SiQ Detailed Root Cause Analysis – Severity 1 & 2 – April 20, 25 & 28
Intermittent Latency Using SpaceIQ Platform
Description:
On April 20, 2023, at approximately 2:40pm, customer support began to receive reports of issues throughout the SpaceIQ platform. When customers tried to navigate the platform, error messages such as “Timeout”, “Network Failed Request” would occur then customers would experience the latency and at one point, customers were unable to access SpaceIQ. Similar reports happened through the next week on, April 25th and again on the 28th.
Type of Event:
Performance Degradation
Services\Modules Impacted:
Production
Timeline:
April 20, 2023 |S1| SIQDEV1-5021
On Thursday, April 20, 2023, at approximately 2:40pm MST, customer support began receiving reports of issues throughout the SpaceIQ platform.

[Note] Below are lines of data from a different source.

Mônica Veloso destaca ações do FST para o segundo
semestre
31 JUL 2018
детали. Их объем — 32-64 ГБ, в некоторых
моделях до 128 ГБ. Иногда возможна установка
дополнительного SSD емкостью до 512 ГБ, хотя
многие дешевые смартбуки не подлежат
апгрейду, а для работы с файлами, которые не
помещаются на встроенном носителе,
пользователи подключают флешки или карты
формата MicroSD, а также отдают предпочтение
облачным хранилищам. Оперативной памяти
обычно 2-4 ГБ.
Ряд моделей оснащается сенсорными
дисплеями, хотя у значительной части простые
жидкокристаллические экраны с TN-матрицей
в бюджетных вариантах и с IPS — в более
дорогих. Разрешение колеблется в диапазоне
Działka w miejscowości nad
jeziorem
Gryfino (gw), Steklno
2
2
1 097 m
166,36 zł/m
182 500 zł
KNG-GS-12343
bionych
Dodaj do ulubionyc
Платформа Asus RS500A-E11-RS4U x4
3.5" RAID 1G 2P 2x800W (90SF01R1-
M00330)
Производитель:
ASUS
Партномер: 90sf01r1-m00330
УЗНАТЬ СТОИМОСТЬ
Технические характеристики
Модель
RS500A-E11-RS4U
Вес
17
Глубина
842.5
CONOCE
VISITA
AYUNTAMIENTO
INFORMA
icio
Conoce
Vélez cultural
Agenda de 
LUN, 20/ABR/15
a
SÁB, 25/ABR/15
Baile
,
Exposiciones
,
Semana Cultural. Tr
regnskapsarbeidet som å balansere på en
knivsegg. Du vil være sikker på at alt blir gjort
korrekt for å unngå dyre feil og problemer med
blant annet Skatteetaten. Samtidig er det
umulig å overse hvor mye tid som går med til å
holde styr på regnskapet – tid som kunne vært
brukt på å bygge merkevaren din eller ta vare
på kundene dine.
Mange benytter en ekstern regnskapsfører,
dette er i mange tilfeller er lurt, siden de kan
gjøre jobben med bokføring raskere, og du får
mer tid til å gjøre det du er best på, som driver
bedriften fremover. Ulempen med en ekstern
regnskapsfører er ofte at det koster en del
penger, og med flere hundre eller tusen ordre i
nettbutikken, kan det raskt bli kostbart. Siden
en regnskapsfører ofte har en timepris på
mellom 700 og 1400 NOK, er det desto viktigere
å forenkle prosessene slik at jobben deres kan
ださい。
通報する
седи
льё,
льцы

When customers tried to navigate the platform, error messages such as “Timeout”, “Network Failed Request” would occur then customers would experience the latency and at one point, customers were unable to access SpaceIQ. At 3:15pm MST, The SpaceIQ engineering team quickly acknowledged the issue and began an Initial Investigation. At 3:15pm MST SpaceIQ customers were also notified of this issue via SpaceIQ Status Page and that we are actively investigating. 3:21pm our engineering team begins to restart internal services to help mitigate the performance issues. Around 8:47pm our product team begins to verify the stability and at 8:57pm confirmation is received that performance of SpaceIQ has improved. At 9:33pm MST, the Status Page was updated from Investigation to Monitoring. We continued to monitor the platform through Friday morning, April 21, 2023, as customers confirm that performance has also improved to a normal level, we marked the Status Page from Monitoring to Resolved at 6:15am.
Total Duration of Event: 15HRS 26MINS
April 25, 2023 |S2|SIQDEV1-5092
On Tuesday April 25, 2023, at approximately 3:06pm MST, customer support received an initial report with intermittent latency while using SpaceIQ. By 4:56pm MST, multiple reports were generated, and the support team was able to replicate the latency and all SpaceIQ customers were made aware of the intermittent latency through the Status Page and was set to an Investigating Phase. By 6:40pm the Status Page was updated from Investigating to an Identified Phase. 7:36pm the engineering team began to restart internal services to help mitigate the intermittent latency, and by 7:48pm the engineering team began seeing better performance and multiple customers also reported better performance of the platform. The Status Page was updated to a Monitoring Phase for the next hour and no additional reports were made and status page was marked as Resolved at 9:02pm MST.
Total Duration of Event: 5HRS 56MINS
April 28, 2023 |S2| SIQDEV1-5102
On Friday April 28, 2023, at approximately 3:29am MST, customer support received an initial report with intermittent latency and errors while using SpaceIQ. By 9:56am MST 2 additional customers reported the same behavior and engineering team was made aware of the reports and investigation began. 12:05pm additional customers began reporting the same behavior and all customers were made aware of the intermittent latency and errors through the Status Page to an Investigation Phase. 3:37pm the engineering team began to restart internal services to help mitigate the intermittent latency. The engineering team began seeing better performance and multiple customers also reported better performance of the platform and the Status Page was updated from Investigating to a Monitoring Phase. After monitoring, no additional reports were made, and all customers reported the stability of SpaceIQ to be back to normal. At 6:05pm MST the Status Page was updated from Monitoring to Resolved.
Total Duration of Event: 14HRS 36MINS
Root Cause Analysis:
In the 3 days that our customers experienced this performance degradation, our engineering team found that the root cause for these incidents were from the same internal service that was failing through each day.
Preventative Action:
The engineering team investigated each incident and continued to find and improve the internal service. Finally, reconfiguration was implemented to correct the slowness.